La mujer desnuda apretó el paso en la arena. Luego, su nuevo ritmo se transformó en una alocada carrera, una carrera a la grupa del bosque, que duró lo que aquellos árboles quisieron que durase, parados sobre su única pierna, y sabiendo las cosas terroríficas que se estaban callando. Fue en el final de ese suplicio cuando la mujer, casi sin aliento, encontró un último árbol, separado de la colectividad, y como disintiendo. Eva volvió a otro lado sus ojos, los ojos de su cabeza flotante. A causa de su nuevo estado, nada podía inquietarle. Ni el árbol distinto, ni la serpiente misma si la cuestionara. No quería, siendo mujer de su propia noche, volver a encontrarse en revisión de proceso después de tantos siglos. Bastaba ya con que hubiese pagado su bárbaro asesinato de Holofernes (Judith besó en el aire aquella boca), bastaba con Salomé, con Magdala. Todo había sido dolor desde el principio. Luego, para aumentarlo, el capítulo nuevo. Vio cómo un hombre vulgar hundía la cabeza en la almohada y se precipitaba en el sueño. Era terrible la afantasmada vida que llevaban las mujeres de aquellos hombres sin historia y sin nada. Pero ocurría que, cada noche, ellos dormían en esa misma forma, con un suave colgajo de baba en las comisuras. Y no se podía hacer otra cosa que no fuera amar ese sueño, ese estúpido sueño con la boca entreabierta y un confiado ronquido. ¿Cómo podría atreverse de nuevo nadie, ni el dueño mismo del paraíso, con aquella mujer cargada de sabiduría y de destino, a cuyo través se habían entablado tantas causas, por una culpa tan remota, y para terminar velando aquel torpe sueño?

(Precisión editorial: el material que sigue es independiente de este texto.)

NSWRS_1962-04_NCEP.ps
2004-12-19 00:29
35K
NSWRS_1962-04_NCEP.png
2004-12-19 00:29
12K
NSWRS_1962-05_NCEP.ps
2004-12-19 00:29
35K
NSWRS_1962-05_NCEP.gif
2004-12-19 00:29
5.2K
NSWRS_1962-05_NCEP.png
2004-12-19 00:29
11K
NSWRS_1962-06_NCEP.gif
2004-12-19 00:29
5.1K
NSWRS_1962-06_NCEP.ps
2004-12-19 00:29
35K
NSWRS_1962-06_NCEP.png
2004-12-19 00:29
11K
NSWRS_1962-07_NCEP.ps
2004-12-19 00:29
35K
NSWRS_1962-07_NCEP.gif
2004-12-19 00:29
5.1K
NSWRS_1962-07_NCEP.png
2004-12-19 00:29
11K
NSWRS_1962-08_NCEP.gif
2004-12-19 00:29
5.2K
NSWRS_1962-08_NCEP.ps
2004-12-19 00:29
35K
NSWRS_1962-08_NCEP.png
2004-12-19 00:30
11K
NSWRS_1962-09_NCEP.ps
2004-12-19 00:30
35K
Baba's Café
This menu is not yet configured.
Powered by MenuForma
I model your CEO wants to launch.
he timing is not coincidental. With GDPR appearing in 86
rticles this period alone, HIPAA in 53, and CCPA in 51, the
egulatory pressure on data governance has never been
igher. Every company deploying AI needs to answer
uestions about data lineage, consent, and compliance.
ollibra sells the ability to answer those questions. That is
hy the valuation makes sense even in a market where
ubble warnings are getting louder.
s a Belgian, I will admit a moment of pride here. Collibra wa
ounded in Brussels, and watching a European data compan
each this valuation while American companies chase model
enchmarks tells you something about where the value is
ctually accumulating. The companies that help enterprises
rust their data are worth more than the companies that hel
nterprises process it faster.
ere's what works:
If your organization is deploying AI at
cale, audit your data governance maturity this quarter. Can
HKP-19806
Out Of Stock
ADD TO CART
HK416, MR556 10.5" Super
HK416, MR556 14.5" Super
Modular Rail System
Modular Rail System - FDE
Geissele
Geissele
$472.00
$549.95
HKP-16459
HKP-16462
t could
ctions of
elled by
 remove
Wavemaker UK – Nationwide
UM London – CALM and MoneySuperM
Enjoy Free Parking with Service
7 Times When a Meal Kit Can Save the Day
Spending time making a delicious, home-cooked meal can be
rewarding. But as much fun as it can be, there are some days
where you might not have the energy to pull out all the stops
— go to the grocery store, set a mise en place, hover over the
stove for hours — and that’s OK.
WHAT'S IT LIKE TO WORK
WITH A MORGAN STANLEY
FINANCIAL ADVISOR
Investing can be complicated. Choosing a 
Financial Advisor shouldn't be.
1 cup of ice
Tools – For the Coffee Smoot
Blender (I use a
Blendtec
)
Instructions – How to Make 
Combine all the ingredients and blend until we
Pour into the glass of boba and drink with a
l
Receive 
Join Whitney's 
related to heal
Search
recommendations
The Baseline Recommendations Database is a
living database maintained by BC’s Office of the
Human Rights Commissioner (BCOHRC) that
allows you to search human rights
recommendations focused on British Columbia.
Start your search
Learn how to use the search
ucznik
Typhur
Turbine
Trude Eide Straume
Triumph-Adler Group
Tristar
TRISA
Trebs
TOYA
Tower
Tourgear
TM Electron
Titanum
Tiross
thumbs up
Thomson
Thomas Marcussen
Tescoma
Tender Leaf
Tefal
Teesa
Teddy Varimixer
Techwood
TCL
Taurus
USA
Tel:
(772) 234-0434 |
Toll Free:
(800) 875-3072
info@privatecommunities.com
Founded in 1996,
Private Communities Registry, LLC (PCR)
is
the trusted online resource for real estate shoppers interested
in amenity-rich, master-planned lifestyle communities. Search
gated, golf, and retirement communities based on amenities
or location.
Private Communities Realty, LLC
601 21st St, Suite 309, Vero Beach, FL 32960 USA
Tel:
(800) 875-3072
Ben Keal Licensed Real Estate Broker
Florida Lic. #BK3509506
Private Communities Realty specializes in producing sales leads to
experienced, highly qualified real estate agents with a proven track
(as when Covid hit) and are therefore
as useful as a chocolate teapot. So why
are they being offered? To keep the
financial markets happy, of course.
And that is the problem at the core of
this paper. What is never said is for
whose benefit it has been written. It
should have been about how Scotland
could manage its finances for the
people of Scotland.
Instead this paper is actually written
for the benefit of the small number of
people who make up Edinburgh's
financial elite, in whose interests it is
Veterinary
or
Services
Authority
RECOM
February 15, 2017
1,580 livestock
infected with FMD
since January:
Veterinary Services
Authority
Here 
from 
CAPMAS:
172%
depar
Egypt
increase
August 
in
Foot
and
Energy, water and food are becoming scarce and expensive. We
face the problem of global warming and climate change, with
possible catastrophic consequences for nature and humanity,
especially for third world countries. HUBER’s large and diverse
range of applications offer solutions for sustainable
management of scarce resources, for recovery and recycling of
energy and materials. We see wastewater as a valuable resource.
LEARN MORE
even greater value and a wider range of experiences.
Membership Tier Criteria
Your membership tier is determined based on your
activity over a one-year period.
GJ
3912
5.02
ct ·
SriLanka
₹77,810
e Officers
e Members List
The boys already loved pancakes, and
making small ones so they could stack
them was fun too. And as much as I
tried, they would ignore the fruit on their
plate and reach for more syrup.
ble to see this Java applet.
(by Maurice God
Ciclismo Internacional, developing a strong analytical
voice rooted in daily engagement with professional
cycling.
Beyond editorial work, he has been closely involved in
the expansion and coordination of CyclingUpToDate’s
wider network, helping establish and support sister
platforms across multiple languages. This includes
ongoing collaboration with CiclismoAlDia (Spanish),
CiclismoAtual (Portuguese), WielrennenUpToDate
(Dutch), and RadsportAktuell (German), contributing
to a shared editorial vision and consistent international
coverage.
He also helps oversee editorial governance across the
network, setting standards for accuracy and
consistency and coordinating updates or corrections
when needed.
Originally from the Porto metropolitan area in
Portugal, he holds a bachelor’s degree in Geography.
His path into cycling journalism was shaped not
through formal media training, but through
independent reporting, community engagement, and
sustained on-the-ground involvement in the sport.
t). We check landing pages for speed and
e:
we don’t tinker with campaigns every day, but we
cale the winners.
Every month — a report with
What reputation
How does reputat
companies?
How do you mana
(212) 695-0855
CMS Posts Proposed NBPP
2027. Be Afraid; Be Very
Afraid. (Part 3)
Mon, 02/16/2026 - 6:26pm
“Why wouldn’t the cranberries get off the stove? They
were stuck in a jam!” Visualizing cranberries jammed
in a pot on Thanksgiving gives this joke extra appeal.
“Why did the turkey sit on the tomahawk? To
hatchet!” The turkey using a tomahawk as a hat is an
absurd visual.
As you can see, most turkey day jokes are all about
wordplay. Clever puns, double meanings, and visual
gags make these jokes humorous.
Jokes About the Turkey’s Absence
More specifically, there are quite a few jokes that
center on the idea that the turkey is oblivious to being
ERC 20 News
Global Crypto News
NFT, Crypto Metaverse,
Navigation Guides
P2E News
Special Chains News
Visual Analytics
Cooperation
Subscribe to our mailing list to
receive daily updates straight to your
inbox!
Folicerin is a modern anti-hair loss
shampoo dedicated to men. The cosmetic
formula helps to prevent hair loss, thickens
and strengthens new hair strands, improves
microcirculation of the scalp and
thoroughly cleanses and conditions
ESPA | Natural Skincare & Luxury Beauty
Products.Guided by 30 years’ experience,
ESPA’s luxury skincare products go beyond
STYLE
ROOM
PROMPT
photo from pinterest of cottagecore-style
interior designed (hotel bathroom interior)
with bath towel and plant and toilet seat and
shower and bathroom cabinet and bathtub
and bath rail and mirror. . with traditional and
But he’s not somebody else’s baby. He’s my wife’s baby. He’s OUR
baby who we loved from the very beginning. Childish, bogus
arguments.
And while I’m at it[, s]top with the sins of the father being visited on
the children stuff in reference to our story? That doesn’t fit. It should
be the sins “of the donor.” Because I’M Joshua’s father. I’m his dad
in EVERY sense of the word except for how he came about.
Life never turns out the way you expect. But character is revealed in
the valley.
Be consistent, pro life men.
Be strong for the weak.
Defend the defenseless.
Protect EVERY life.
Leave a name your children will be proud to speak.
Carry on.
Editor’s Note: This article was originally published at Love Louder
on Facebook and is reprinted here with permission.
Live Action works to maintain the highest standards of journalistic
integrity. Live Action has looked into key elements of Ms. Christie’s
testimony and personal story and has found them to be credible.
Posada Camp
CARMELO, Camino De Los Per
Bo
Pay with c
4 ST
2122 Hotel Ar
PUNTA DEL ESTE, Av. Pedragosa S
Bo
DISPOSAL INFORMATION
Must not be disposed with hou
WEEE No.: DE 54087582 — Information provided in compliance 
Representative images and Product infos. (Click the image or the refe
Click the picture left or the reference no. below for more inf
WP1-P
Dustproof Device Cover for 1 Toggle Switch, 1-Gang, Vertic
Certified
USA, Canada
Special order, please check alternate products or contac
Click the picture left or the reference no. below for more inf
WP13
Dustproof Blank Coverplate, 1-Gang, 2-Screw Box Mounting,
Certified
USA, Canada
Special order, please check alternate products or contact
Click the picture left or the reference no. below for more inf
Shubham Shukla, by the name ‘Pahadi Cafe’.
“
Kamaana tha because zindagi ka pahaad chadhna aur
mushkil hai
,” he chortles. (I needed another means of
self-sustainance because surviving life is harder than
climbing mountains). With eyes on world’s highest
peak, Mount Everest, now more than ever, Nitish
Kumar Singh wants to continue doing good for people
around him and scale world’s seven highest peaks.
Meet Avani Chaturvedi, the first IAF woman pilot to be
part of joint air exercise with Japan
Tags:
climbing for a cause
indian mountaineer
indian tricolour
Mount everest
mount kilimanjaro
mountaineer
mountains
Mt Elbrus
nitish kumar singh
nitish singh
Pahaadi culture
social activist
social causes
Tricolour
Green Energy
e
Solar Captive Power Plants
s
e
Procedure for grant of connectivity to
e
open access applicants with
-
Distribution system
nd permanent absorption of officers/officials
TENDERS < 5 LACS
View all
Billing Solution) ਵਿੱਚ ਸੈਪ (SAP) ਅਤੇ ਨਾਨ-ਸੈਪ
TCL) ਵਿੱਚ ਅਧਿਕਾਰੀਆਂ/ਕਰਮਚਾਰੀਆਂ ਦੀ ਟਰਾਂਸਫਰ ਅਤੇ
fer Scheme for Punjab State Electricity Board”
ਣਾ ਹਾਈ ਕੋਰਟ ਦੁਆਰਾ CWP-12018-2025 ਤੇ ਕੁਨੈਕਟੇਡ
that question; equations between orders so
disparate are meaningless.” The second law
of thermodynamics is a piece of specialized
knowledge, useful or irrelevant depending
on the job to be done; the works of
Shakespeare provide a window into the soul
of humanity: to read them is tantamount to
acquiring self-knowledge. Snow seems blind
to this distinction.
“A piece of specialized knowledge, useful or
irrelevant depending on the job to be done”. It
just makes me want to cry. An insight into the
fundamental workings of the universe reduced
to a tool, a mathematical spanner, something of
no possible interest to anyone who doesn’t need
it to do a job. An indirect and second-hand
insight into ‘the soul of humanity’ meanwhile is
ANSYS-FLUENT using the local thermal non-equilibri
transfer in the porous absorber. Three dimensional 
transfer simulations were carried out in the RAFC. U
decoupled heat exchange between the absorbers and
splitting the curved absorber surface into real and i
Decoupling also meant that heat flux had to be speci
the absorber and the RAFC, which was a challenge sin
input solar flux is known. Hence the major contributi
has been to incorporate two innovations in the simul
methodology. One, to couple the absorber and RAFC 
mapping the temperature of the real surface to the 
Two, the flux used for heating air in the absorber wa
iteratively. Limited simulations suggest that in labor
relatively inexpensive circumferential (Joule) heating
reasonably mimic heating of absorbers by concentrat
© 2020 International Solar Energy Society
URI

Y aquel trozo (la casa) mantenido en pie por capricho inexplicable. Ya lo ve,
ya lo valora en toda su hermosísima ruina, en toda su perdida soledad, en
todo su misterioso silencio cerrado por dentro. Y ahora no sólo que ya lo ve.
Puede tocarlo si quiere. Entonces le sucede lo que a todos cuando es posible
estar en lo que han deseado: no se atreve.